Fourth, Iran has doubled down on its hostile attitude towards the Agency and is threatening the safeguards system through its decision to de-designate a number of experienced inspectors in September. In the DG’s words, this “extreme and unjustified” decision directly and seriously affects the Agency’s ability to effectively conduct its verification mandate in Iran. The DG makes clear this stance is “not only unprecedented but unambiguously contrary to the cooperation that is required in order to facilitate the effective implementation of its NPT Safeguards Agreement”. It is unacceptable for Iran to retaliate against statements from IAEA member states by withdrawing Agency inspector designations of the same nationality. The independent technical work of the Agency cannot be subject to Iran’s political interpretation of other member states’ views in this way. We echo the Director General’s strong condemnation of Iran’s actions and urge Iran to reverse it and to promptly re-designate these inspectors.

Finally, we stress that implementation of Modified Code 3.1 of the Subsidiary Arrangements General Part to Iran’s Safeguards Agreement is a legal obligation for Iran that cannot be suspended or unilaterally modified. Iran has announced the locations of new nuclear facilities and the Agency has asked Iran to provide required preliminary design information. Iran must provide its response immediately. Iran’s unwillingness to work with the Agency to resolve this in accordance with its legal obligations, alongside its lack of transparency, is entirely unacceptable and deeply concerning given Iran’s history of constructing covert nuclear facilities. Is Iran attempting to claim a loophole that does not exist to enable the construction of clandestine nuclear facilities? Iran is the only state with significant nuclear activities implementing a comprehensive safeguards agreement but not modified Code 3.1.

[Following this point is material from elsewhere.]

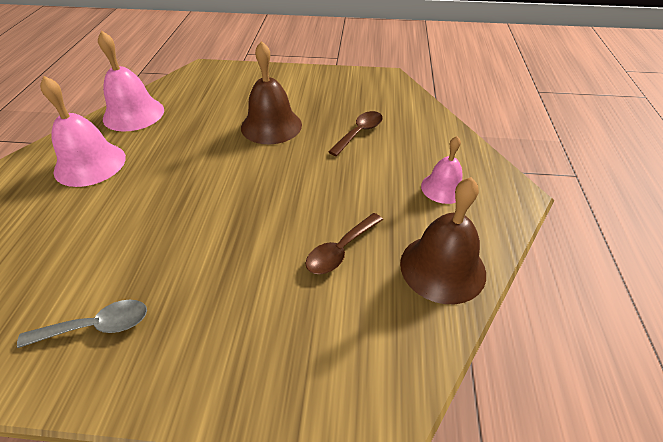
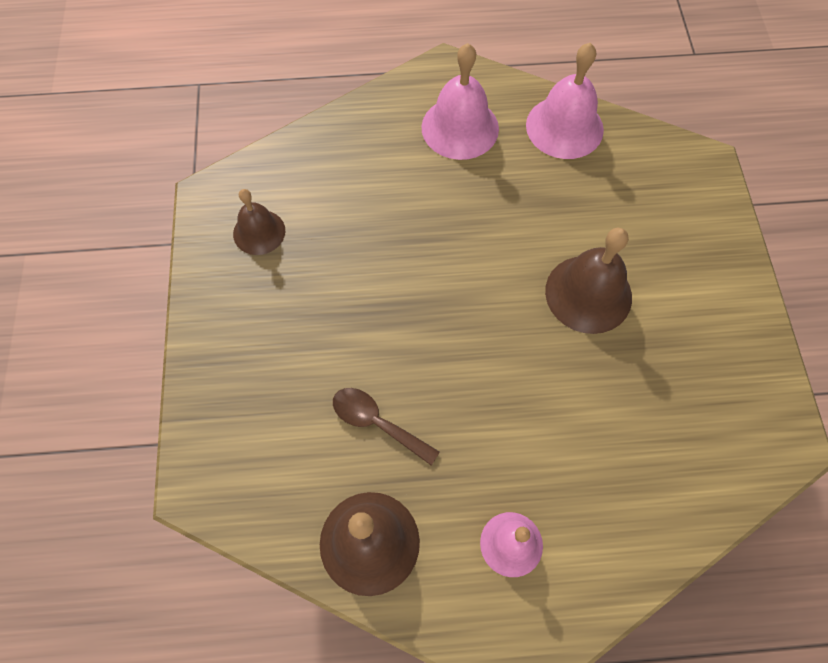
camera: 80 degrees right, 20 degrees up
grey spoon [17,300,147,348] -> brown bell [233,189,285,255]
brown spoon [328,111,383,156] -> none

Chair, the Director General has made clear asks in his reports and requested engagement from Iran. Unless and until Iran provides technically credible explanations in response to the Agency’s outstanding questions, the Agency will not be able to confirm the correctness and completeness of Iran’s declarations under its NPT Safeguards Agreement or provide assurance that Iran’s nuclear programme is exclusively peaceful. Such assurances are critical for the international community and the international non-proliferation regime.

Our concerns with this behaviour are widely shared, as was reflected at the September Board by the statement made by Denmark on behalf of a group of 63 member states. We have already indicated that if Iran fails to implement the essential and urgent actions contained in the November 2022 Resolution, the Board will have to be prepared to take further action in support of the Secretariat to hold Iran accountable in the near future, including the possibility of additional resolutions. Iran cannot continue its lack of cooperation Board after Board without bearing consequences. The further Iran goes down its conscious path of non-cooperation, the closer this Board will get to reaching the conclusion that the Agency is not able to verify that there has been no diversion of nuclear material.

We reiterate that, should Iran enable the IAEA Director General to conclude that these issues have been clarified and resolved and are no longer outstanding, we will not deem further reports and Board discussion necessary.

We would like to thank the IAEA for their impartial and professional work on this issue. We request the Director General to continue reporting to the Board of Governors and welcome making the report contained in GOV/2023/58 public, in line with longstanding practice.